##### DATA PROVIDED
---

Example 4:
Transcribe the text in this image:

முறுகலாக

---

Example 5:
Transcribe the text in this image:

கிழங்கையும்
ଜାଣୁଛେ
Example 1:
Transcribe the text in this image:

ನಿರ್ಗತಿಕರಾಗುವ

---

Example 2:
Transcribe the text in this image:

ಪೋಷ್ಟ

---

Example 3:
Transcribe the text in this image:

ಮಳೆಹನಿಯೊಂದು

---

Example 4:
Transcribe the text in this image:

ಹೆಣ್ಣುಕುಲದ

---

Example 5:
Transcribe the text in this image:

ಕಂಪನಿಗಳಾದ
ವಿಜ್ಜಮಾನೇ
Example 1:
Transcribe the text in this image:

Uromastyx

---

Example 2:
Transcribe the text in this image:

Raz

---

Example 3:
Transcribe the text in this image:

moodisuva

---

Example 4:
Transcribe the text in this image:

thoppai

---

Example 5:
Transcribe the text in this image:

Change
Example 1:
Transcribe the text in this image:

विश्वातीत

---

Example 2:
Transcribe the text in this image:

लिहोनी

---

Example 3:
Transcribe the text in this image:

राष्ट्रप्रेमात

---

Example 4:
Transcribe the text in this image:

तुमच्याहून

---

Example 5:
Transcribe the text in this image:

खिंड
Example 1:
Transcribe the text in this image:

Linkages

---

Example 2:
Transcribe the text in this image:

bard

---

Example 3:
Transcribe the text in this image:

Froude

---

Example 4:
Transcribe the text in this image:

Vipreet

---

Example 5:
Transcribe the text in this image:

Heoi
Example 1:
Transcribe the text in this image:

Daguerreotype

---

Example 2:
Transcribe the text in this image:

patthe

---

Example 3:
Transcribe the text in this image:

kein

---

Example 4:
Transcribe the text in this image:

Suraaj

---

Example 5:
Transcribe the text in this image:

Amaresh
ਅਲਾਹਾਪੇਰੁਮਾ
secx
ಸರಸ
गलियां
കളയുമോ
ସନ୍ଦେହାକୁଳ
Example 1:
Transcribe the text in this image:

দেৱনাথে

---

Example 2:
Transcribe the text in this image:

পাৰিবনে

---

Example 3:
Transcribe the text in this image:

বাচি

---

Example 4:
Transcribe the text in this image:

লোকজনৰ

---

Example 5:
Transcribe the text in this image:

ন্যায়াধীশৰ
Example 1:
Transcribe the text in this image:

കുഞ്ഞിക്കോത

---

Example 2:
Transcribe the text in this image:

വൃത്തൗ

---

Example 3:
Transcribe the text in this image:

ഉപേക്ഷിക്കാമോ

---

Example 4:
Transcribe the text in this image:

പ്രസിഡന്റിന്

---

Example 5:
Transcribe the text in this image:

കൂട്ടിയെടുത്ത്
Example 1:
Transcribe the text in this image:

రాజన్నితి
##########
Restate the material word for word.

---

Example 4:
Transcribe the text in this image:

முறுகலாக

---

Example 5:
Transcribe the text in this image:

கிழங்கையும்
ଜାଣୁଛେ
Example 1:
Transcribe the text in this image:

ನಿರ್ಗತಿಕರಾಗುವ

---

Example 2:
Transcribe the text in this image:

ಪೋಷ್ಟ

---

Example 3:
Transcribe the text in this image:

ಮಳೆಹನಿಯೊಂದು

---

Example 4:
Transcribe the text in this image:

ಹೆಣ್ಣುಕುಲದ

---

Example 5:
Transcribe the text in this image:

ಕಂಪನಿಗಳಾದ
ವಿಜ್ಜಮಾನೇ
Example 1:
Transcribe the text in this image:

Uromastyx

---

Example 2:
Transcribe the text in this image:

Raz

---

Example 3:
Transcribe the text in this image:

moodisuva

---

Example 4:
Transcribe the text in this image:

thoppai

---

Example 5:
Transcribe the text in this image:

Change
Example 1:
Transcribe the text in this image:

विश्वातीत

---

Example 2:
Transcribe the text in this image:

लिहोनी

---

Example 3:
Transcribe the text in this image:

राष्ट्रप्रेमात

---

Example 4:
Transcribe the text in this image:

तुमच्याहून

---

Example 5:
Transcribe the text in this image:

खिंड
Example 1:
Transcribe the text in this image:

Linkages

---

Example 2:
Transcribe the text in this image:

bard

---

Example 3:
Transcribe the text in this image:

Froude

---

Example 4:
Transcribe the text in this image:

Vipreet

---

Example 5:
Transcribe the text in this image:

Heoi
Example 1:
Transcribe the text in this image:

Daguerreotype

---

Example 2:
Transcribe the text in this image:

patthe

---

Example 3:
Transcribe the text in this image:

kein

---

Example 4:
Transcribe the text in this image:

Suraaj

---

Example 5:
Transcribe the text in this image:

Amaresh
ਅਲਾਹਾਪੇਰੁਮਾ
secx
ಸರಸ
गलियां
കളയുമോ
ସନ୍ଦେହାକୁଳ
Example 1:
Transcribe the text in this image:

দেৱনাথে

---

Example 2:
Transcribe the text in this image:

পাৰিবনে

---

Example 3:
Transcribe the text in this image:

বাচি

---

Example 4:
Transcribe the text in this image:

লোকজনৰ

---

Example 5:
Transcribe the text in this image:

ন্যায়াধীশৰ
Example 1:
Transcribe the text in this image:

കുഞ്ഞിക്കോത

---

Example 2:
Transcribe the text in this image:

വൃത്തൗ

---

Example 3:
Transcribe the text in this image:

ഉപേക്ഷിക്കാമോ

---

Example 4:
Transcribe the text in this image:

പ്രസിഡന്റിന്

---

Example 5:
Transcribe the text in this image:

കൂട്ടിയെടുത്ത്
Example 1:
Transcribe the text in this image:

రాజన్నితి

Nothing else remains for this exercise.